Gateway medians focus of long term planning
They may be labor intensive and sometimes quite thirsty, but this community’s landscaped medians in its Pebble Beach Boulevard gateways are widely considered valuable assets.
SUN CITY CENTER — They may be labor intensive and sometimes quite thirsty, but this community’s landscaped medians in its Pebble Beach Boulevard gateways are widely considered valuable assets.
Aesthetically pleasing features in the roadways that enhance the community’s appearance, give visitors with favorable impressions and signal high resident interest in property upkeep, they stretch a third of a mile into the north side and an estimated nine tenths of a mile to the south, pointing to the Renaissance area round-about.
And their plantings, whether colorfully blooming or constantly verdant, require maintenance ranging from irrigation to fertilizing to mulching to trimming to be vigorous and healthy.
So, how can all of that be assured in the years and decades ahead?
To answer this question, a task force of community leaders has been formed to study long-term options and produce viable recommendations in 2013. It was formally authorized in August by SCC Community Association President Ed Barnes and charged with several objectives, including identification of all alternative means of maintaining the medians and development of a phased plan to implement whatever alternative eventually is chosen. Paul Wheat was named the task force chairman.
The newly organized group is focused solely on the Pebble Beach roadway medians and will not deal with any of those in S.R. 674, also known as Sun City Center Boulevard.
The task force, composed of 13 men and women with specialized areas of expertise and a common interest in the daily impression the community makes, has met to outline its objectives and divvy up specific responsibilities, Wheat said this week. Now periodically touching base with the individual members as they proceed with specific tasks each is undertaking is replacing routine group sessions, he indicated.
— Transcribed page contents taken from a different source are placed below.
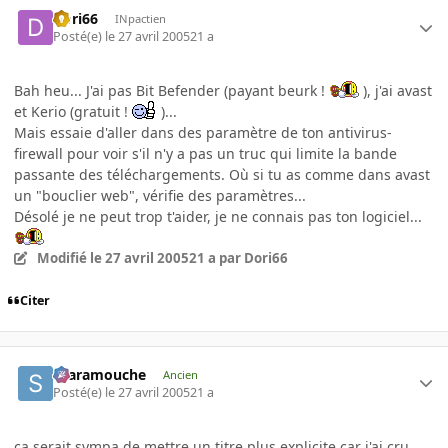
Dori66
INpactien
Posté(e)
le 27 avril 2005
21 a
Bah heu... J'ai pas Bit Befender (payant beurk !
), j'ai avast
et Kerio (gratuit !
)...
Mais essaie d'aller dans des paramètre de ton antivirus-
firewall pour voir s'il n'y a pas un truc qui limite la bande
passante des téléchargements. Où si tu as comme dans avast
un "bouclier web", vérifie des paramètres...
Désolé je ne peut trop t'aider, je ne connais pas ton logiciel...
Modifié
le 27 avril 2005
21 a
par Dori66
Citer
Scaramouche
Ancien
Posté(e)
le 27 avril 2005
21 a
ça serait sympa de mettre un titre plus explicite car j'ai cru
At the present time, the two long medians are being maintained with substantial financial support from Minto Communities, Sun City Center’s current – and probably last – developer, Wheat said. Minto, like any developer, has a keen interest in how the community looks as the company continues to build and sell new homes within it, he added.
However, build-out of the community is expected in about five years and at that point Minto, a Canada-based company with interests in several Florida properties, will withdraw from SCC to concentrate on other projects, Wheat noted. Additionally, the company has a contractual agreement with Hillsborough County concerning the medians which will expire in about four years, he said. Consequently, it is in the community’s best interests to begin now to generate a replacement plan. The developer, Wheat added, also would like to see a plan in place when it leaves to assure that the medians are kept up for benefit of the community ”and that the lights don’t go out” following its departure.
Among the task force’s first goals are pinning down the present maintenance costs for the two medians, determining the irrigation requirements and all associated costs, evaluating lighting requirements and their costs, plus learning precisely what the county maintenance standards are if the medians were not kept up by the community. Commonly, Wheat added, county upkeep of medians is confined to leaving trees in place and mowing whatever grass exists.
Two primary methods of community maintenance are emerging as options are discussed, Wheat said. One is working with Hillsborough County to establish a special district generating monies to pay for the maintenance. Residents would be assessed an annual fee which would become a non-ad valorem assessment included on their yearly property tax bills.
Another option could be management of the medians by the CA, with a probable increase in the annual dues paid by association members to cover the maintenance costs. With this approach, SCC citizens also could donate to or endow a fund earmarked for the median upkeep.
Of the two options, CA management might be the more economical, Barnes noted. The special district approach would entail paying the county a percentage - perhaps three or four percent - for its services in creating the district and SCC residents would cover that amount in addition to the annual fee for the maintenance, he said. But if the CA managed median maintenance, he suggested, members would pay only the actual costs, without the added percentage for service.
The task force is to provide an interim report on its findings by March 1, 2013, Wheat said. Its recommended course of action is to be produced by October 15, 2013.
The first median maintenance task force announcement is on the agenda for tonight’s (Wednesday, October 24) community annual meeting at Community Hall.
Task force members, in addition to Wheat, currently are: Roger Aman, Bob Deutel, Dee Giordano, Gary Karkonen, John Luper, Steve McTeague, Susan Muise, Ron Pelton, Tom Schmitt, Sam Sudman, Rolf Sulzberger and Harold Van Eyckens.